Harry Stinson: I think the story is going to be that there isn’t a massive collapse of the condo market: that it sort of stabilized and sales went down, but that it wasn’t the end of the world and people weren’t bailing out and there were thousands of listings out there, and that they continue to be rented and people are sitting on them.

Paul Miklas: I think it’s going to be a steady ship, the waters are good, smooth sailing. Maybe a one per cent gain, possibly two per cent on the homes side and on the condo side, I agree with Brad. I actually think it will just be a flat line. I don’t think there will be any gains, any losses on that side.

Mathew Rosenblatt: Flat or slight increase on housing, and new condominium sales I think will be way down just because I think there will be way less product. I think that the downtown condo market overall will be down slightly, but not anything material.
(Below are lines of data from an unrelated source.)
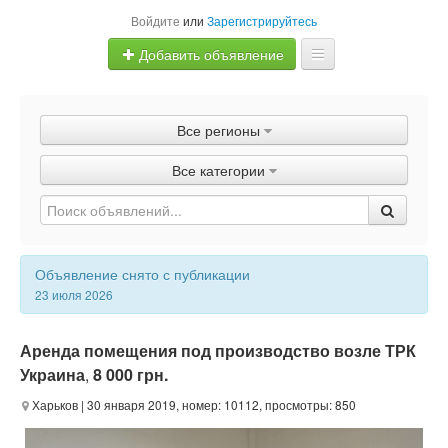
Войдите
или
Зарегистрируйтесь
Добавить объявление
Главная
Все регионы
Объявления
Все категории
Быстрая продажа
Объявление снято с публикации
23 июля 2026
Аренда помещения под производство возле ТРК
Украина
,
8 000 грн.
Харьков
| 30 января 2019, номер: 10112, просмотры: 850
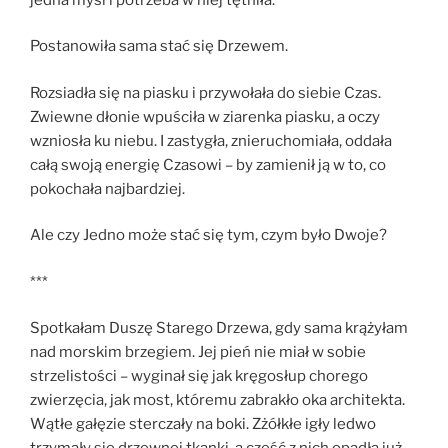
Postanowiła sama stać się Drzewem.
Rozsiadła się na piasku i przywołała do siebie Czas.
Zwiewne dłonie wpuściła w ziarenka piasku, a oczy
wzniosła ku niebu. I zastygła, znieruchomiała, oddała
całą swoją energię Czasowi – by zamienił ją w to, co
pokochała najbardziej.
Ale czy Jedno może stać się tym, czym było Dwoje?
***
Spotkałam Duszę Starego Drzewa, gdy sama krążyłam
nad morskim brzegiem. Jej pień nie miał w sobie
strzelistości – wyginał się jak kręgosłup chorego
zwierzęcia, jak most, któremu zabrakło oka architekta.
Wątłe gałęzie sterczały na boki. Zżółkłe igły ledwo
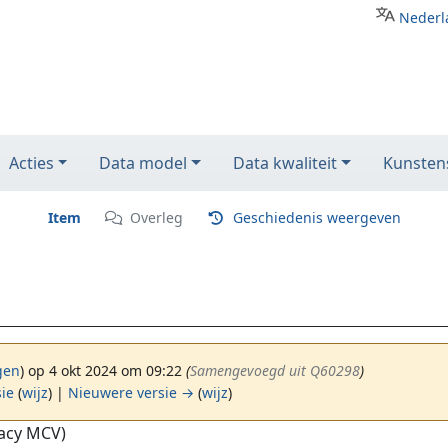
Nederl
Acties
Data model
Data kwaliteit
Kunstens
Item
Overleg
Geschiedenis weergeven
gen
)
op 4 okt 2024 om 09:22
(‎
Samengevoegd uit Q60298
)
sie
(
wijz
) |
Nieuwere versie →
(
wijz
)
gacy MCV)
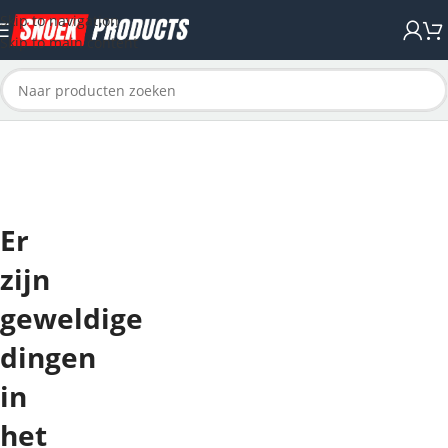
Skip to navigation
Skip to main content
Er
zijn
geweldige
dingen
in
het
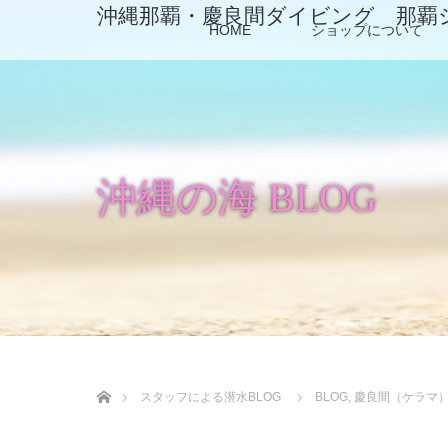
沖縄那覇・慶良間ダイビング 那覇
HOME
ショップについて
沖縄の海 BLOG
ホーム
スタッフによる潜水BLOG
BLOG
,
慶良間（ケラマ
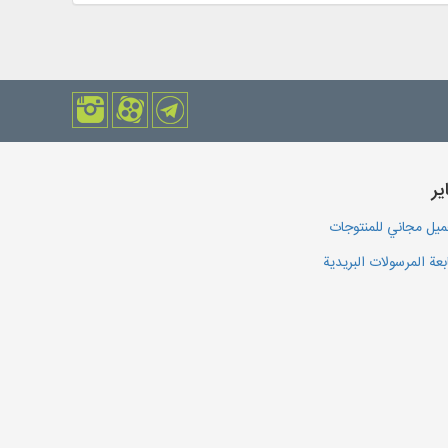
یر
يل مجاني للمنتوجات
بعة المرسولات البريدية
Garth Turner: There’s little doubt 2013 will be a year of transition for Toronto real estate. The media will still be pumped on the occasional multiple-bid story and in denial over changing conditions, and that may mask things for many people. But the truth is, new housing starts, condo projects, building permits and investor confidence are all on the wane. Economic growth will be tepid and unemployment creeping higher. In other words, the conditions are ripe for a weaker market in the spring of 2014 than now. We should expect lower average prices, flat-lined sales and the cancellation of scores of new residential towers.